The agency’s Office of Enterprise Assessments, in the report issued last month, recommends better safety programs be put in place for the Hanford Site’s Canister Storage Building and the adjacent 200 Area Interim Storage Area, which are both about mid-way through their design lives.
The DOE currently lacks requirements or guidance “that explicitly address the extended storage” of spent nuclear fuel, according to the document dated March 24. Collaboration is needed between DOE’s Office of Environmental Management, the Office of Environment Health Safety and Security as well as the Office of Nuclear Energy, according to the report.
Spent fuel dry storage at the two facilities is managed under the Central Plateau cleanup contract, which an Amentum-led group has managed since January. However, Jacobs subsidiary CH2M Hill Plateau Remediation was still in charge of the cleanup when the Office of Enterprise Assessments conducted its remote spent fuel storage review from Sept. 14, 2020 to Sept. 18, 2020, according to the report. The assessment team reviewed documents from 2019 and 2020 and also interviewed personnel from the site.
There are 412 multi-canister overpacks in below-ground storage tubes at the Canister Storage Building, which accounts for about 86% of the spent fuel inventory at Hanford by mass and more than 50 million curies of radioactivity, according to the report.
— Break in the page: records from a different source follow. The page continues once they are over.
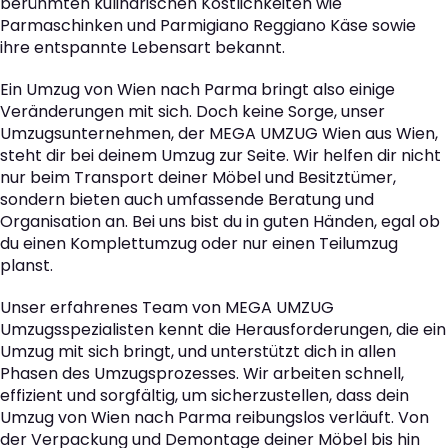
berühmten kulinarischen Köstlichkeiten wie
Parmaschinken und Parmigiano Reggiano Käse sowie
ihre entspannte Lebensart bekannt.
Ein Umzug von Wien nach Parma bringt also einige
Veränderungen mit sich. Doch keine Sorge, unser
Umzugsunternehmen, der MEGA UMZUG Wien aus Wien,
steht dir bei deinem Umzug zur Seite. Wir helfen dir nicht
nur beim Transport deiner Möbel und Besitztümer,
sondern bieten auch umfassende Beratung und
Organisation an. Bei uns bist du in guten Händen, egal ob
du einen Komplettumzug oder nur einen Teilumzug
planst.
Unser erfahrenes Team von MEGA UMZUG
Umzugsspezialisten kennt die Herausforderungen, die ein
Umzug mit sich bringt, und unterstützt dich in allen
Phasen des Umzugsprozesses. Wir arbeiten schnell,
effizient und sorgfältig, um sicherzustellen, dass dein
Umzug von Wien nach Parma reibungslos verläuft. Von
der Verpackung und Demontage deiner Möbel bis hin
The neighboring Interim Storage Area provides dry storage casks for above ground storage for various types of spent fuel with more than 10 million curies of radioactivity.
The report calls upon Richland Operations Office managers to consider “broadening the aging management program” at the two storage facilities to become more forward looking – considering not just current safety controls, but potential upgrades based on evolving DOE requirements.
Given uncertainty over when the DOE might develop a Yucca Mountain-like deep geologic repository for spent nuclear fuel, the material could remain at the Hanford facilities for decades, federal officials have said.